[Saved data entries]
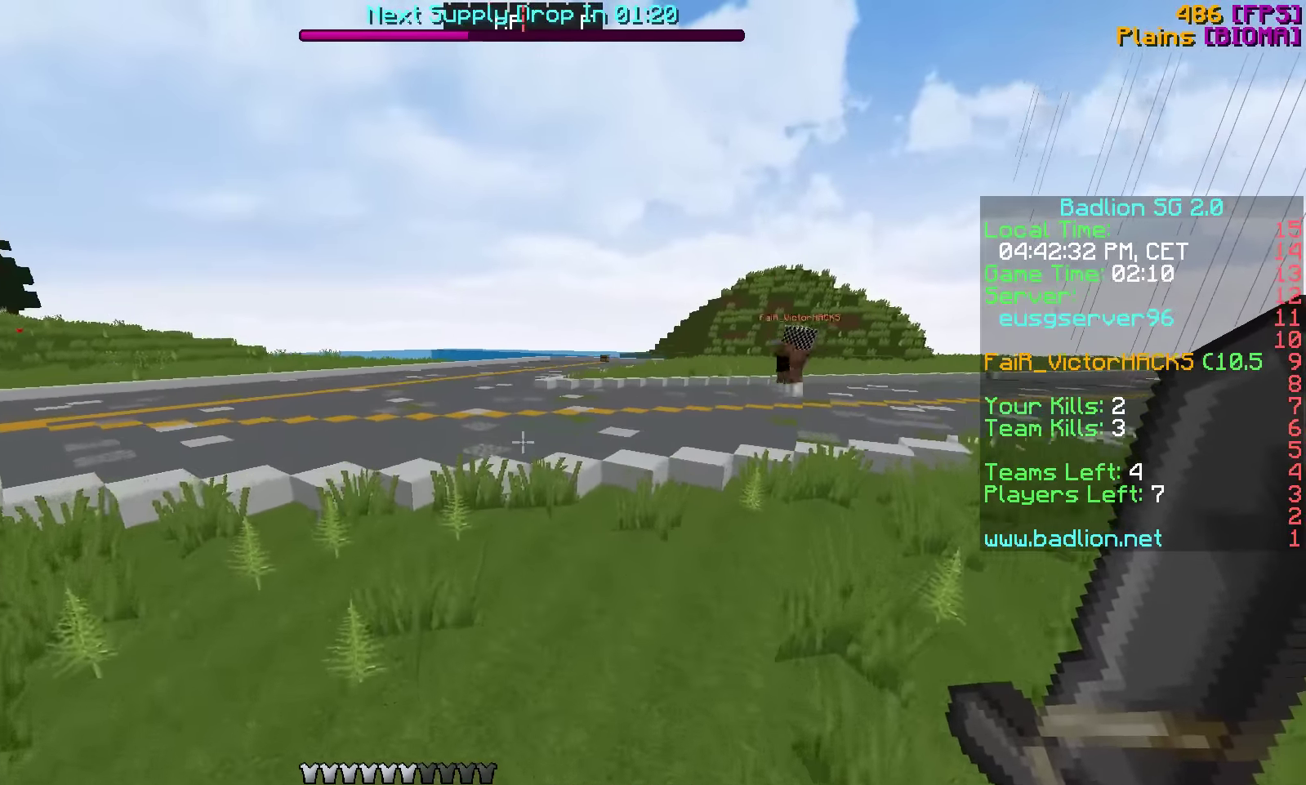
{"keys": ["w"], "events": []}
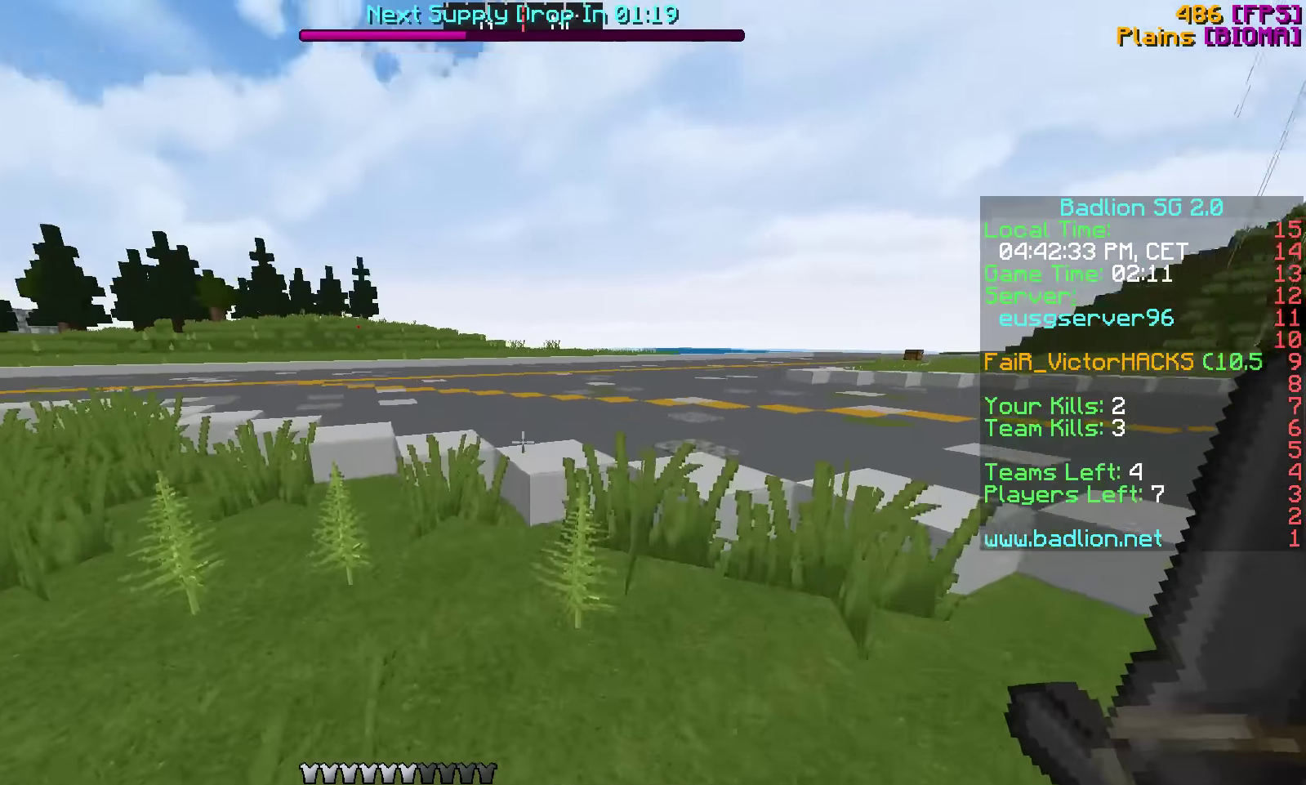
{"keys": ["d", "w"], "events": [[16, "d", "down"]]}
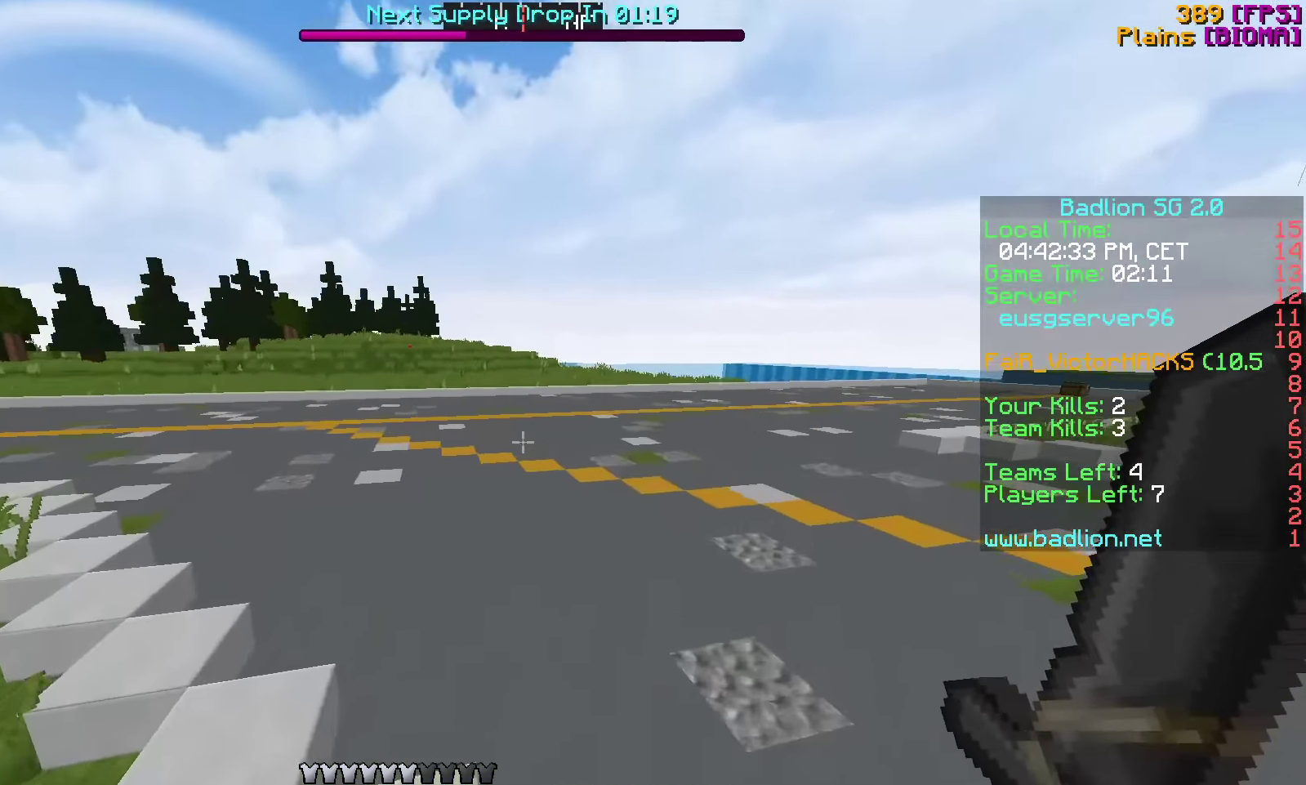
{"keys": ["w"], "events": [[266, "d", "up"]]}
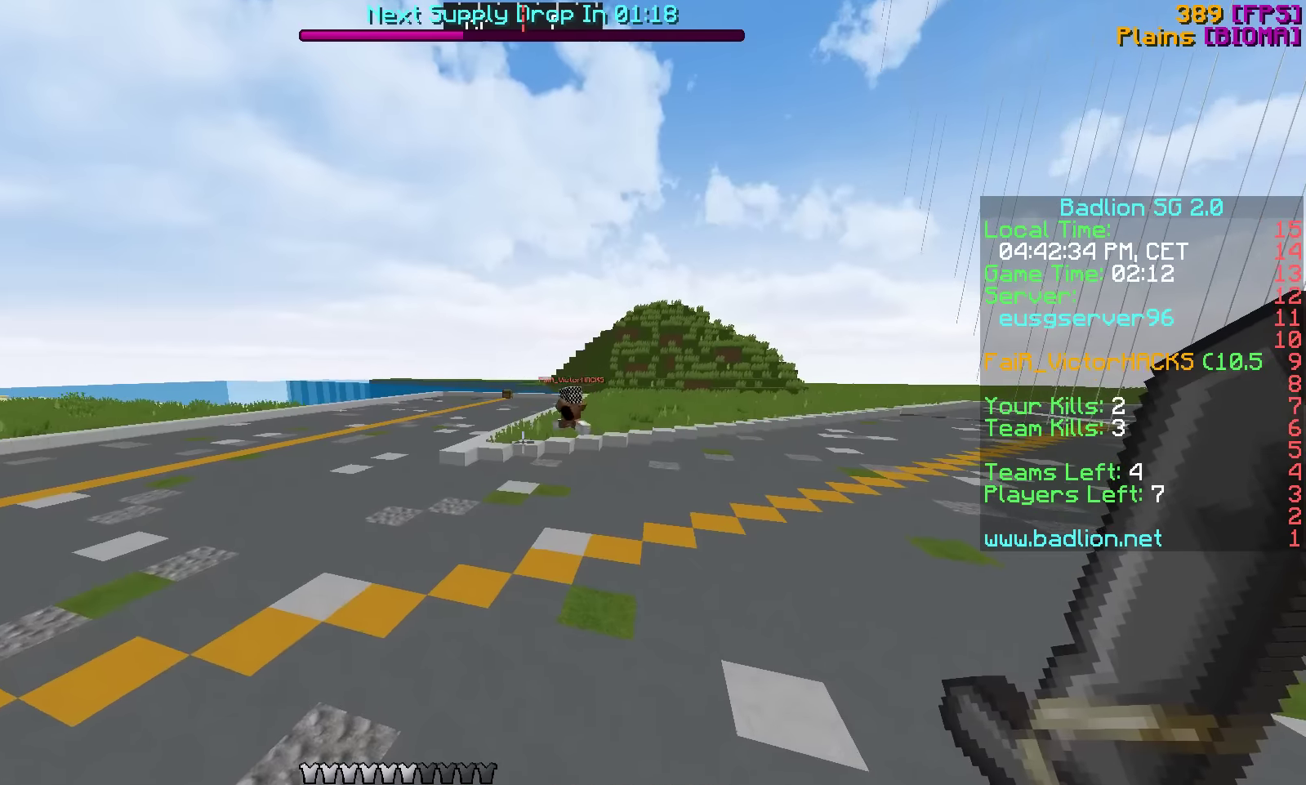
{"keys": ["w"], "events": []}
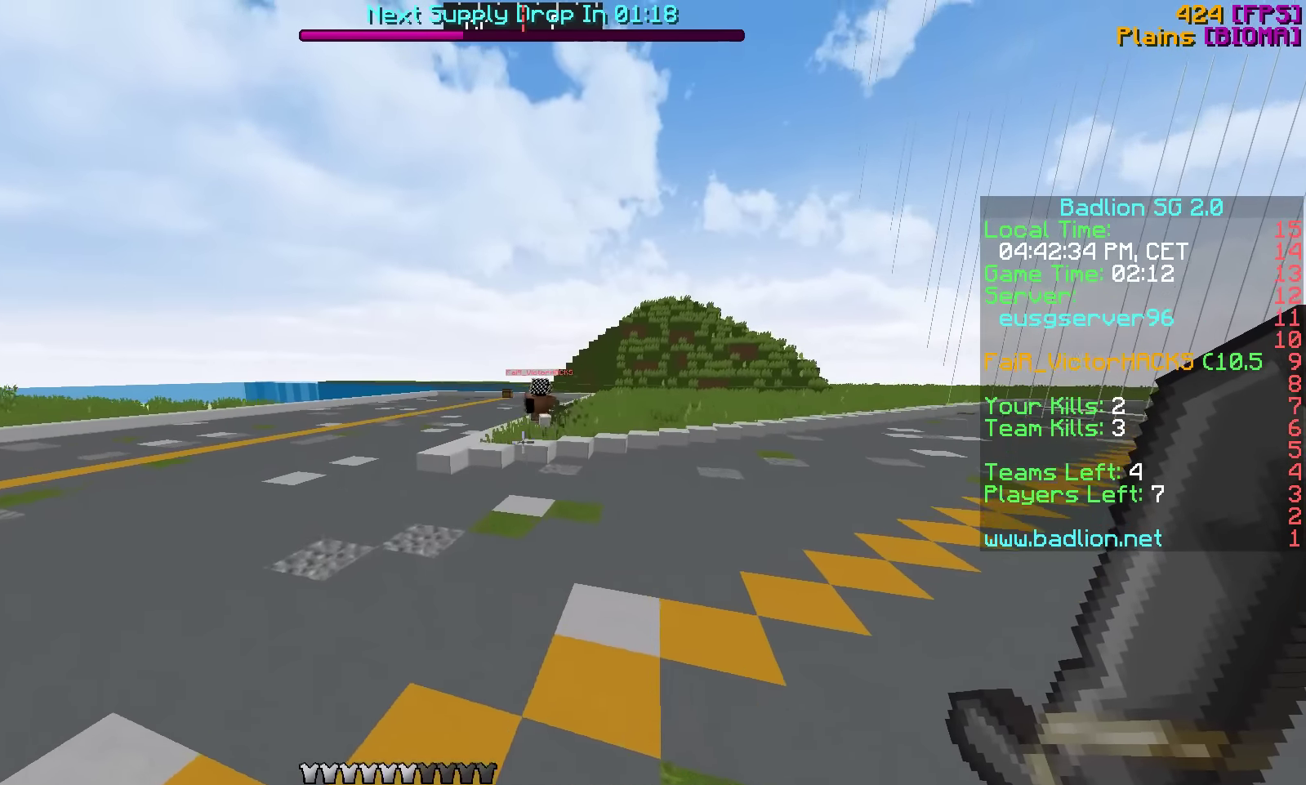
{"keys": ["w"], "events": []}
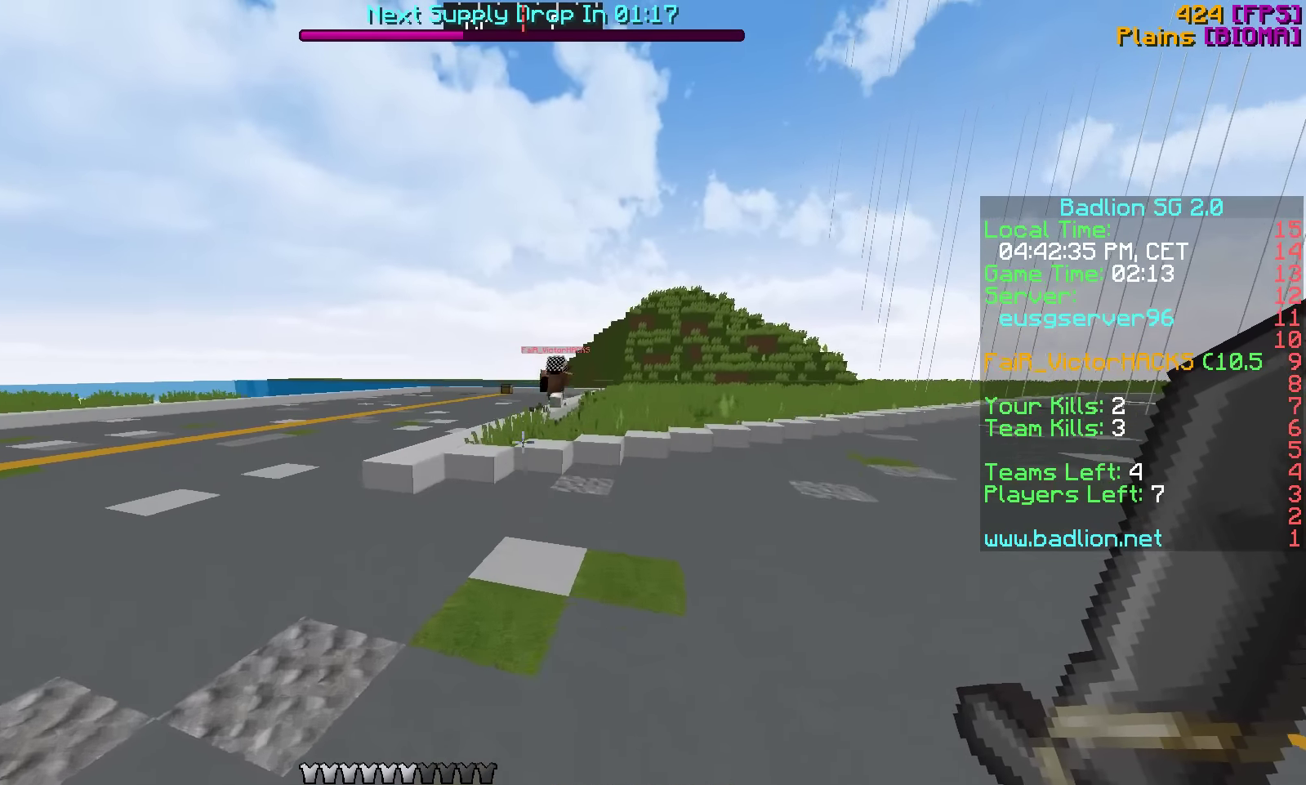
{"keys": ["w"], "events": []}
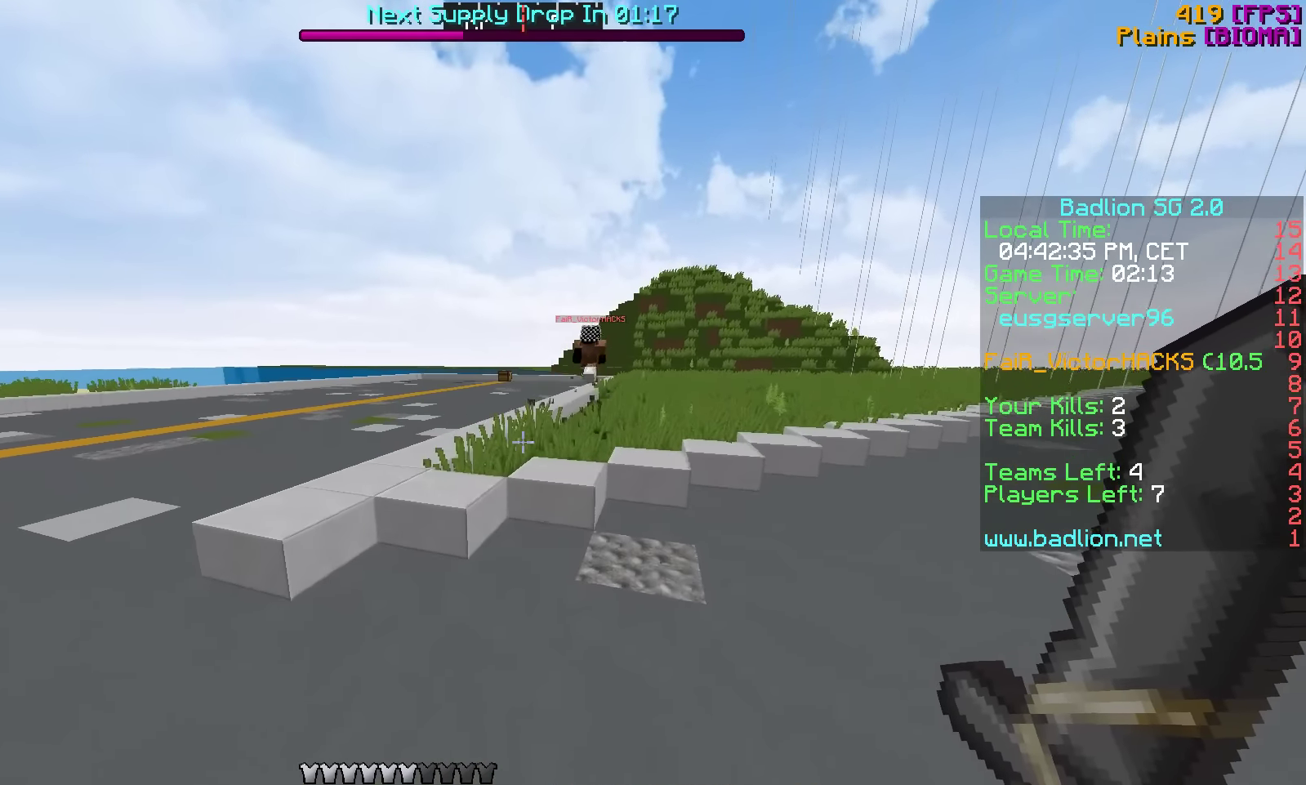
{"keys": ["d", "w"], "events": [[16, "a", "down"], [216, "a", "up"], [466, "d", "down"]]}
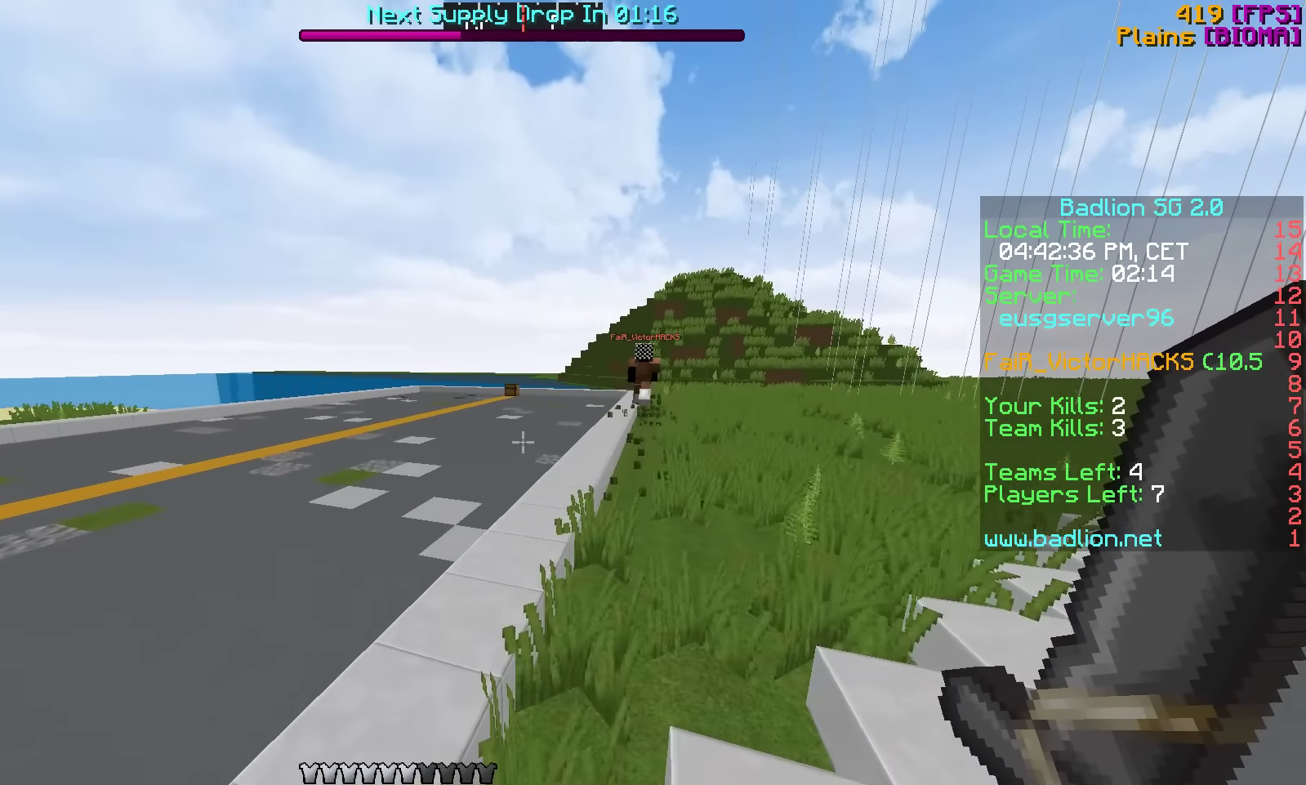
{"keys": ["d", "w"], "events": [[316, "d", "up"], [466, "d", "down"]]}
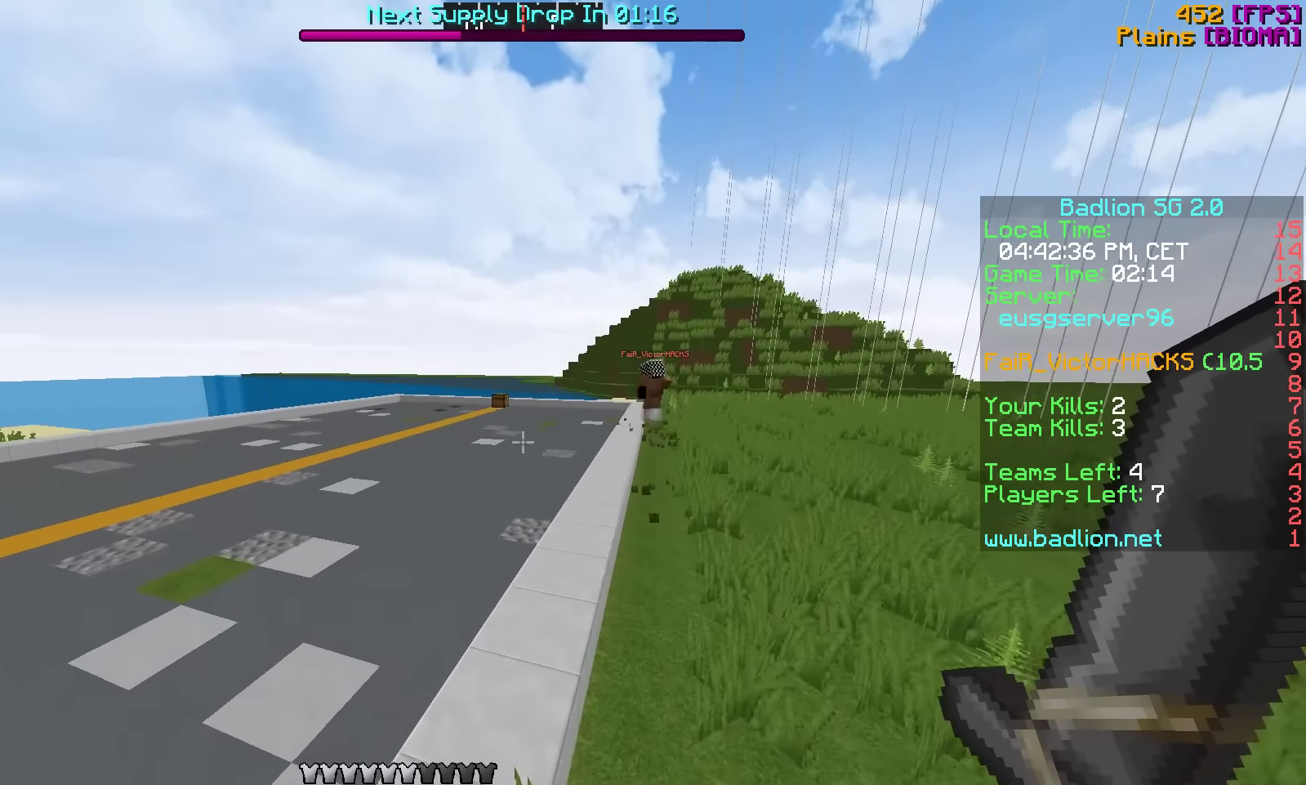
{"keys": ["w"], "events": [[466, "d", "up"]]}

» **How to complete this task**:
Nothing but a number is needed: the count of lines above that contain "down".

» **Result of this exercise**:
3